[Opening Source data section]

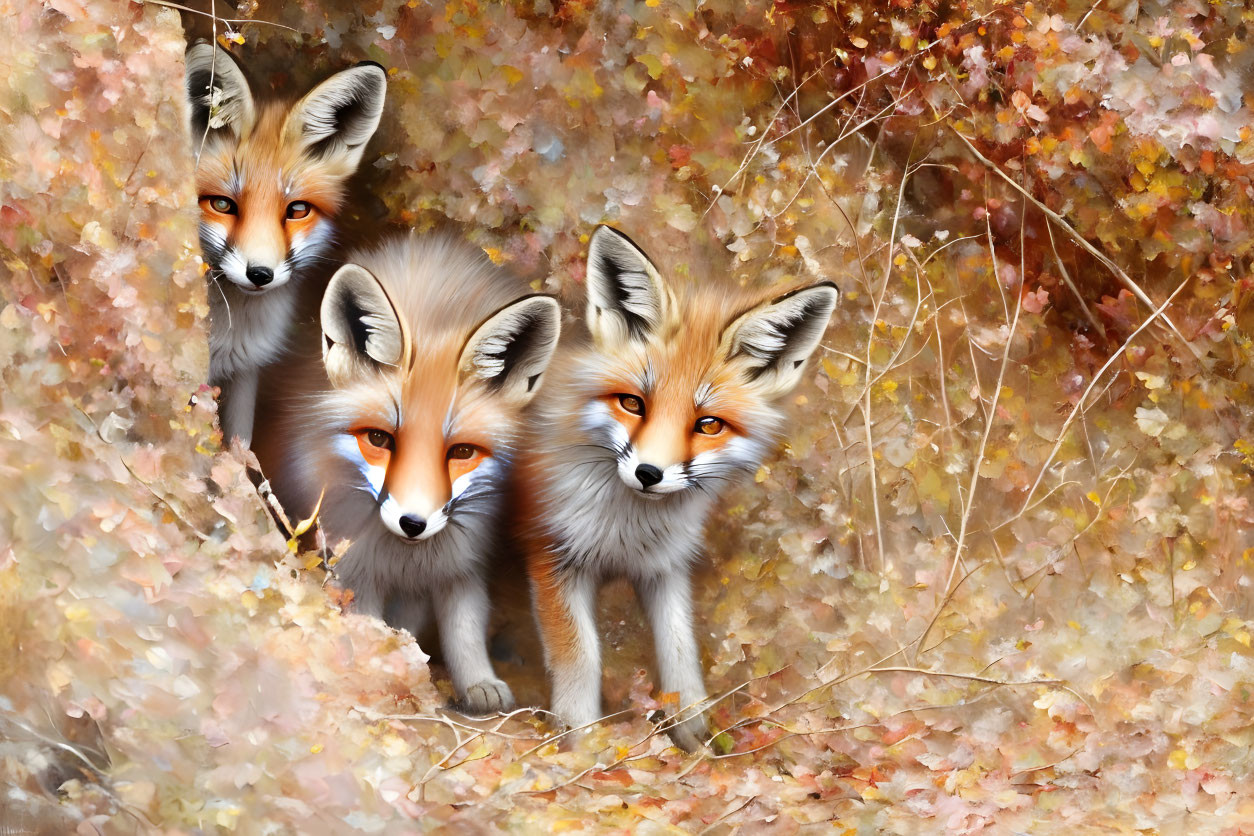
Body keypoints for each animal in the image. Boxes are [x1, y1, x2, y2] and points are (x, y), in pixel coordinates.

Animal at [183, 40, 383, 443]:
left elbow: (240, 442)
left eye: (297, 210)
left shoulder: (245, 371)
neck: (231, 335)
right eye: (222, 204)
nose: (260, 274)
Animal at [254, 234, 559, 711]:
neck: (406, 557)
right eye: (380, 439)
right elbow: (370, 628)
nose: (413, 523)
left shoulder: (458, 564)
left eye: (462, 451)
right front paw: (382, 672)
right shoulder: (354, 569)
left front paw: (477, 683)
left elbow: (462, 628)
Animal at [514, 225, 837, 747]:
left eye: (708, 425)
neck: (625, 532)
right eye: (633, 403)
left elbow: (683, 660)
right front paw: (582, 744)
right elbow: (581, 660)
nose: (649, 474)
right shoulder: (553, 558)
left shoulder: (664, 568)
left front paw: (697, 742)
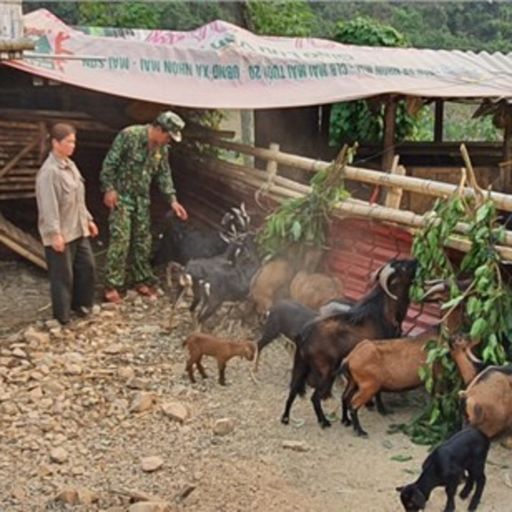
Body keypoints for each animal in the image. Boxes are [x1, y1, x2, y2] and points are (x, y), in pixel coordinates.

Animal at [280, 258, 420, 426]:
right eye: (403, 267)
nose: (416, 260)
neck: (383, 312)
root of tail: (304, 334)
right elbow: (378, 390)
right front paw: (381, 409)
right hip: (326, 370)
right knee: (315, 397)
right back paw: (324, 421)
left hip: (301, 364)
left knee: (293, 390)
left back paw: (285, 418)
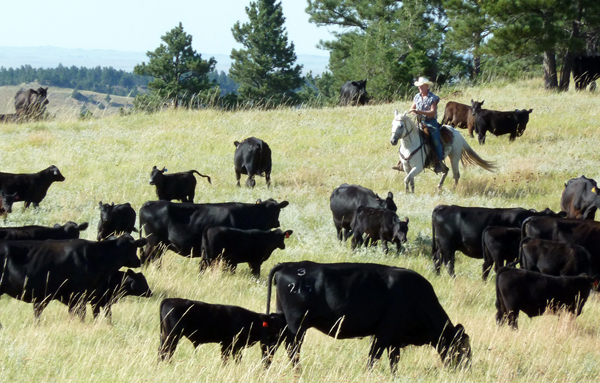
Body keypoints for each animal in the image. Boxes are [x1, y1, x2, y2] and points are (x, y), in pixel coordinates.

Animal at [141, 198, 290, 264]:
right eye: (277, 210)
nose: (278, 223)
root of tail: (150, 202)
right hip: (154, 242)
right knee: (147, 258)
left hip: (160, 245)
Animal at [264, 262, 472, 374]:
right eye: (463, 349)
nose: (465, 370)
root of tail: (291, 265)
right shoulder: (384, 334)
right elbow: (374, 357)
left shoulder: (394, 340)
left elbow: (393, 361)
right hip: (297, 326)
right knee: (292, 349)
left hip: (284, 322)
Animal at [432, 206, 568, 278]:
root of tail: (443, 207)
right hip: (448, 246)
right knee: (448, 263)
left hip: (440, 246)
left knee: (437, 259)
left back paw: (437, 276)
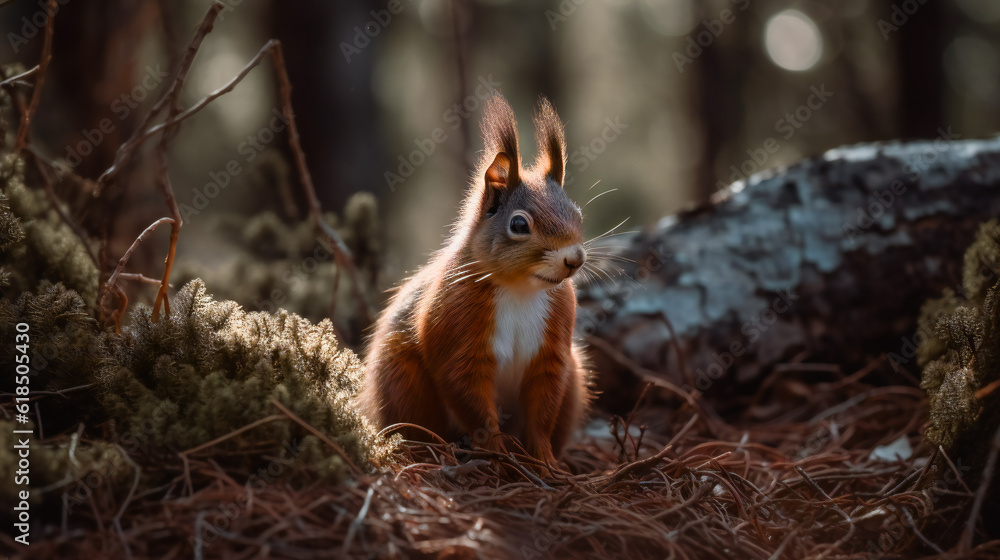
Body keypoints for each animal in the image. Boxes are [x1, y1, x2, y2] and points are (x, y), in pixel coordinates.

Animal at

[Closing Source data section]

Pictures aside, repeat every entry exactly as written.

Body keypoints for each animal in the image. Boxes are [x1, y1, x2, y2] and points are (x, y), in pixel coordinates.

Animal at [183, 40, 383, 443]:
left elbow: (240, 442)
left eye: (297, 210)
left shoulder: (245, 371)
neck: (231, 335)
right eye: (222, 204)
nose: (260, 274)
Animal at [254, 234, 559, 711]:
neck: (406, 557)
right eye: (380, 439)
right elbow: (370, 628)
nose: (413, 523)
left shoulder: (458, 564)
left eye: (462, 451)
right front paw: (382, 672)
right shoulder: (354, 569)
left front paw: (477, 683)
left elbow: (462, 628)
Animal at [514, 225, 837, 747]:
left eye: (708, 425)
neck: (625, 532)
right eye: (633, 403)
left elbow: (683, 660)
right front paw: (582, 744)
right elbow: (581, 660)
nose: (649, 474)
right shoulder: (553, 558)
left shoulder: (664, 568)
left front paw: (697, 742)
Body keypoints for each animal in the image. Boxes are [x1, y1, x2, y2] and points are (x, y), in pixel coordinates.

Animal at [280, 258, 420, 426]:
right eye: (403, 267)
nose: (416, 260)
neck: (383, 312)
root of tail: (304, 334)
right elbow: (378, 390)
right front paw: (381, 409)
right hip: (326, 370)
right knee: (315, 397)
right back paw: (324, 421)
left hip: (301, 364)
left knee: (293, 390)
left back paw: (285, 418)
Body keypoints for each animal in the image. Boxes are [x1, y1, x2, y2] and points are (x, y), in pixel coordinates.

Animal at [141, 198, 290, 264]:
right eye: (277, 210)
nose: (278, 223)
root of tail: (150, 202)
right hip: (154, 242)
right knee: (147, 258)
left hip: (160, 245)
Animal at [264, 262, 472, 374]:
right eye: (463, 349)
nose: (465, 370)
root of tail: (291, 265)
right shoulder: (384, 334)
right elbow: (374, 357)
left shoulder: (394, 340)
left elbow: (393, 361)
right hip: (297, 326)
right knee: (292, 349)
left hip: (284, 322)
Animal at [432, 206, 568, 278]:
root of tail: (443, 207)
right hip: (448, 246)
right knee: (448, 263)
left hip: (440, 246)
left knee: (437, 259)
left back paw: (437, 276)
Body keypoints for each animal in the image. Boxes are [x1, y1, x2, y2] and points are (x, y), in pixel coordinates.

Animal at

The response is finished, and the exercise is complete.